The first-in-human data demonstrate the safety and tolerability of IMGN779, being developed by ImmunoGen, across seven dose levels, with no dose limiting toxicities (DLTs), as well as evidence of dose-dependent biological and anti-leukemia activity.The data also showed Adverse Events that were generally consistent with the underlying disease.
IMGN779 is an investigational drug for the treatment of patients with relapsed or refractory adult acute myeloid leukemia or AML whose tumors express CD33.
These results were presented in a poster presentation on Saturday, June 24, 2017, at the 22nd Congress of the European Hematology Association (EHA) in Madrid, Spain. 
The investigational drug IMGN779 is designed as the next generation targeting antibody-drug conjugate or ADC, and combines a high-affinity, humanized anti-CD33 antibody via a cleavable – N-succinimidyl 4-(2-pyridyldithio)-2-sulfobutanoate (s-SPDB) – desulfide linker with one of ImmunoGen’s novel indolino-benzodiazepine payloads, called IGNs, which alkylate DNA without crosslinking, resulting in potent anti-leukemia activity with relative sparing of normal hematopoietic progenitor cells. The novel drug is designed to maximize anti-AML activity and preclinical safety.
In multiple AML xenograft models, including models with poor prognostic factors, IMGN779 is highly active and well-tolerated in pre-clinical repeat dosing regimens. An additional benefit was achieved with a fractionating the dosing regimen over a single high dose.
The data presented comes from the ongoing Phase I study evaluating single agent IMGN779.
Safety, pharmacokinetic (PK), and pharmacodynamic (PD) data, as well as initial anti-leukemia activity for IMGN779 through dose level seven were presented at EHA.
The key findings presented included:
- No DLTs have been observed through dose level seven, with reported adverse events consistent with the underlying disease.
- No increase in the nature, frequency, or severity of any treatment-emergent adverse event has been reported with escalating doses and no evidence of cumulative toxicity has been observed with repeated dosing.
- Favorable PK/PD reveal prolonged exposure and CD33 saturation at dose levels six and seven.
- Initial anti-leukemia activity was observed at dose levels six and seven in patients who failed intensive frontline therapy.

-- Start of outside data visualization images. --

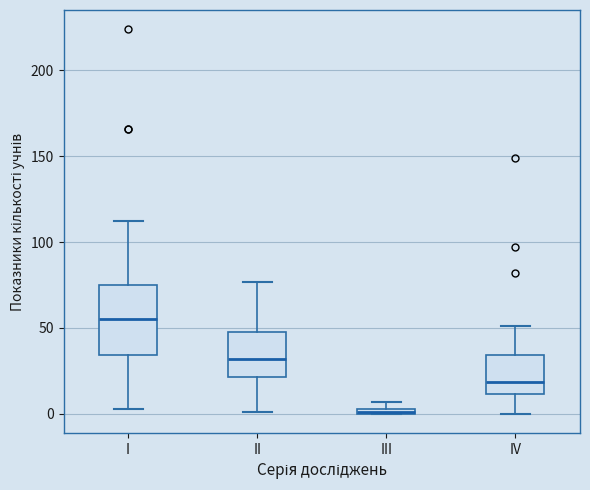

Where is the lower edge of the box for I on the y-axis? The values are not printed on the chart, so give them approximately, as read against the axis.

35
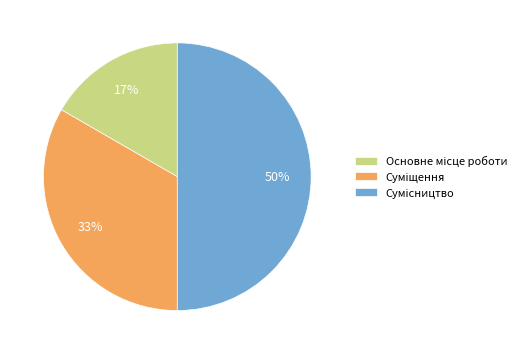

To the nearest percent, what is the average slice percentage?

33%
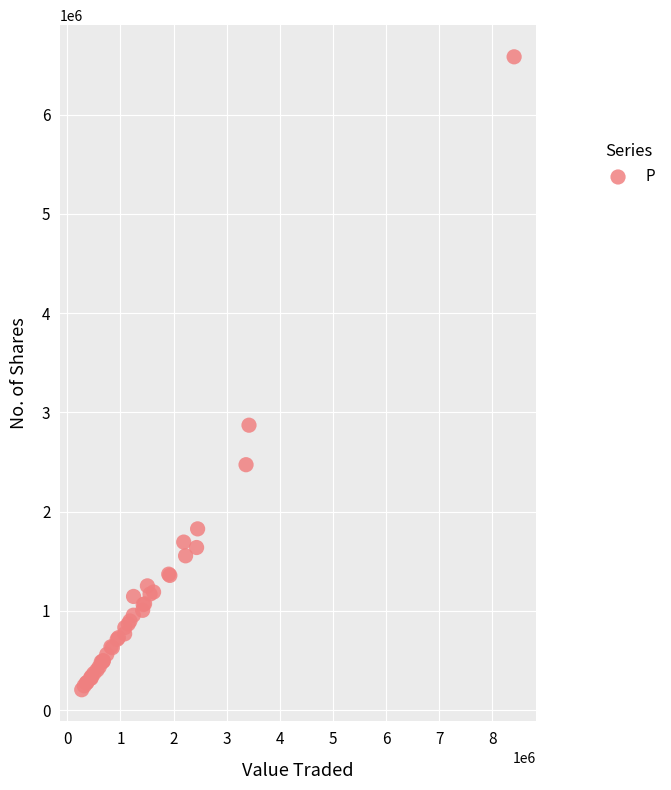

What Y value in the scatter plot is closest to 3393353?

2870390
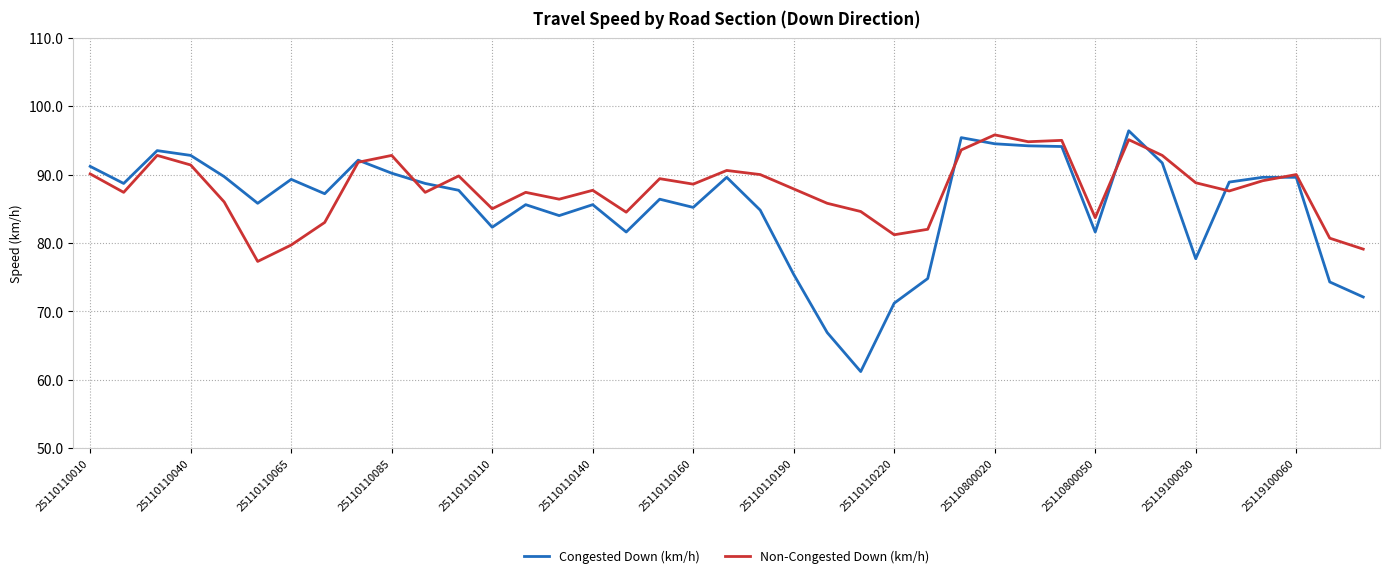

What are all the series names shown in the legend?

Congested Down (km/h), Non-Congested Down (km/h)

The Phase I trial is designed to establish the maximum tolerated dose of MTD and determine the recommended Phase II dose for IMGN779 administered as monotherapy. The trial is also intended to evaluate safety and tolerability and characterize PK, PD, and preliminary anti-leukemia activity in relapsed or refractory AML. Dose escalation continues.
These results provide the foundation for the clinical evaluation of IMGN779 in AML.
“We have designed our DNA-alkylating IGNs to be ultra-potent while providing the tolerability necessary for ongoing retreatment,” said Richard Gregory, Ph.D., executive vice president and chief scientific officer of ImmunoGen.
“We believe that by combining IGNs with our ADC technology, we may be able to treat a number of additional cancers that don’t respond to existing ADC therapies. These data suggest favorable tolerability and encouraging activity in patients with AML, and we look forward to determining the recommended dose for IMGN779 and moving quickly into later-stage development,” Gregory added.
Foundation for clinical evaluation
Preclinical data for IMGN779 were also presented at EHA showing the agent is highly active in multiple AML xenograft models and is well-tolerated in preclinical repeat dosing regimens.
Findings from the preclinical evaluation provided the foundation for the clinical evaluation of IMGN779 in AML.